== Task objective ==
Give the number of lines in the records below that hold "root"; nothing else is needed.

== Extracted information ==

=== Begin Enclosure ===

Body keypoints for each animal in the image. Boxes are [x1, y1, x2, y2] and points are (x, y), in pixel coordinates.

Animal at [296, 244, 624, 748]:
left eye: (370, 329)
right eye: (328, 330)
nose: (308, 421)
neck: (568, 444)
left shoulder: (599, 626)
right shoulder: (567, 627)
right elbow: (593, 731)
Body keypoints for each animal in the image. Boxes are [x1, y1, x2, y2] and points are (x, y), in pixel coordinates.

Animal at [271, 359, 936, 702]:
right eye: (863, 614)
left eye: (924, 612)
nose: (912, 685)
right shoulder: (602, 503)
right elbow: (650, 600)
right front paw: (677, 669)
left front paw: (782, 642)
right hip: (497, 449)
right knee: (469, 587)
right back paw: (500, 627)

=== End Enclosure ===
=== Begin Enclosure ===

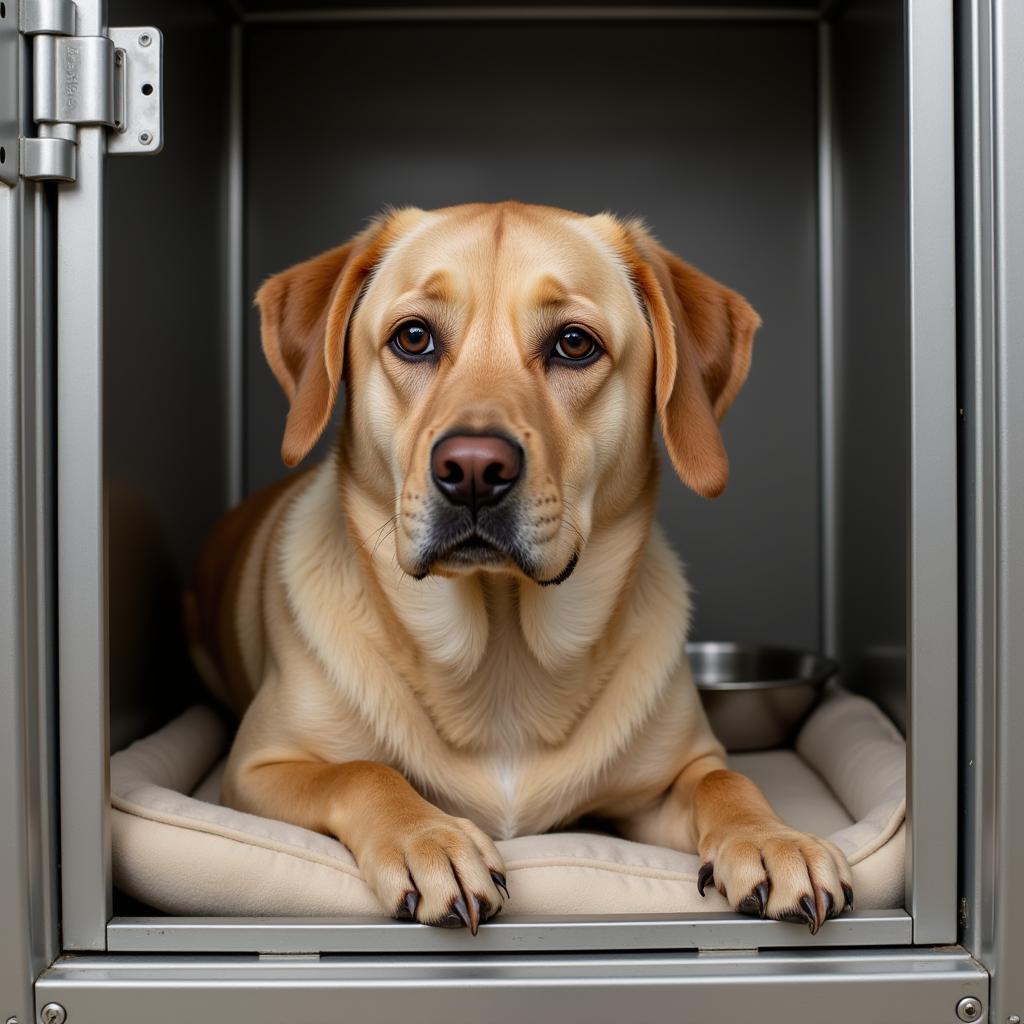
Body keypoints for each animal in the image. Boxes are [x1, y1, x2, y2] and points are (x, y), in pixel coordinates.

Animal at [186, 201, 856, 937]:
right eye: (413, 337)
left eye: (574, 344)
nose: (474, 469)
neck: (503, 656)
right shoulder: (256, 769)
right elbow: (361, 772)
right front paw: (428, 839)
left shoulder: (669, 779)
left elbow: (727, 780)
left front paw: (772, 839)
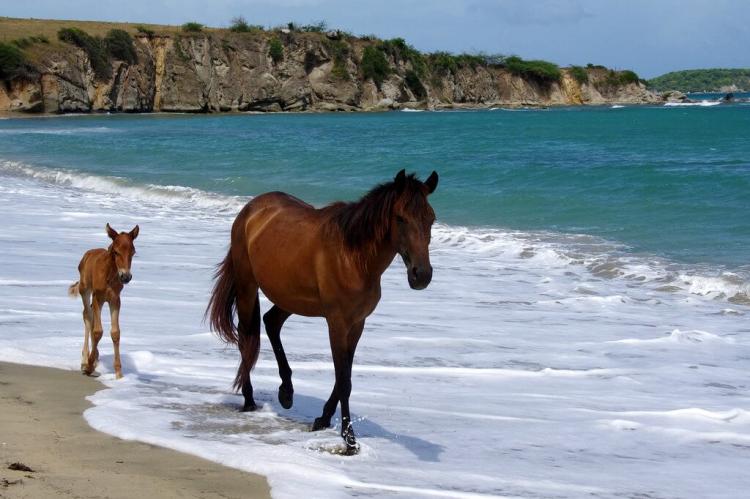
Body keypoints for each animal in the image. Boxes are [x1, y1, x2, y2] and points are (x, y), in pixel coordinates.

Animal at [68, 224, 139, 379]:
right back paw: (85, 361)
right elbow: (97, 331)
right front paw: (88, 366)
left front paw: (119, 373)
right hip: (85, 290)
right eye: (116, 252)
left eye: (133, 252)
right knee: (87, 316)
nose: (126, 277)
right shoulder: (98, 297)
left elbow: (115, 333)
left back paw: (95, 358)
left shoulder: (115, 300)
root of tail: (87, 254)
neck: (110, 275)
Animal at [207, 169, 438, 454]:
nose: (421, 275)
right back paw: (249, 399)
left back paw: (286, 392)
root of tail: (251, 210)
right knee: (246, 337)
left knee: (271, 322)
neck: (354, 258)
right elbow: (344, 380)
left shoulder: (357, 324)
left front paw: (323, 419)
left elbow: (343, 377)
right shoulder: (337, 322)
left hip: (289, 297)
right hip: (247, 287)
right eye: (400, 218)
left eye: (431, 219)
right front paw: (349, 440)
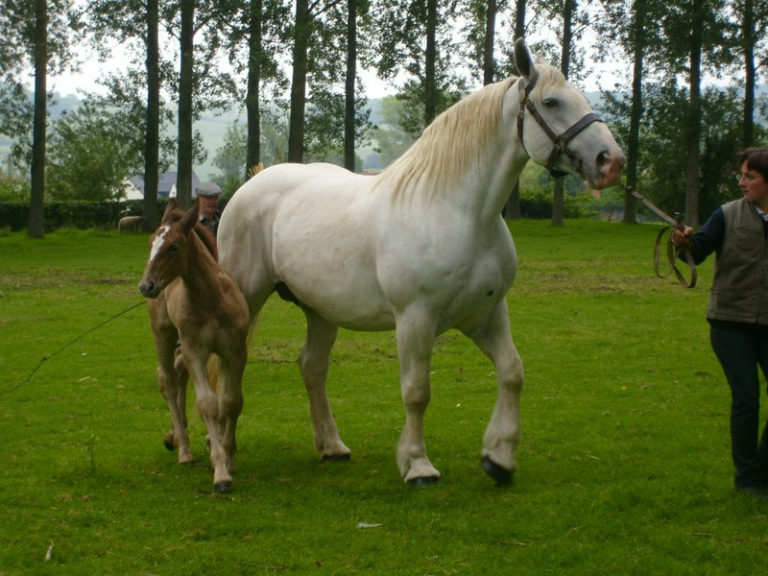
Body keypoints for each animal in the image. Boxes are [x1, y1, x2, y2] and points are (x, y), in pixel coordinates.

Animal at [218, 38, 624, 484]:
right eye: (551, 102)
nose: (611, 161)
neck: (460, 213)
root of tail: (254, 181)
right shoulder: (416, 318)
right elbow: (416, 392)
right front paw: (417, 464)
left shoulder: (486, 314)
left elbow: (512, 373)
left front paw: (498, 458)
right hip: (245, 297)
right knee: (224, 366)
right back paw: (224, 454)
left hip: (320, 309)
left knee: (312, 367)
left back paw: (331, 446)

=== End Enclosure ===

== Response to this exercise ==
3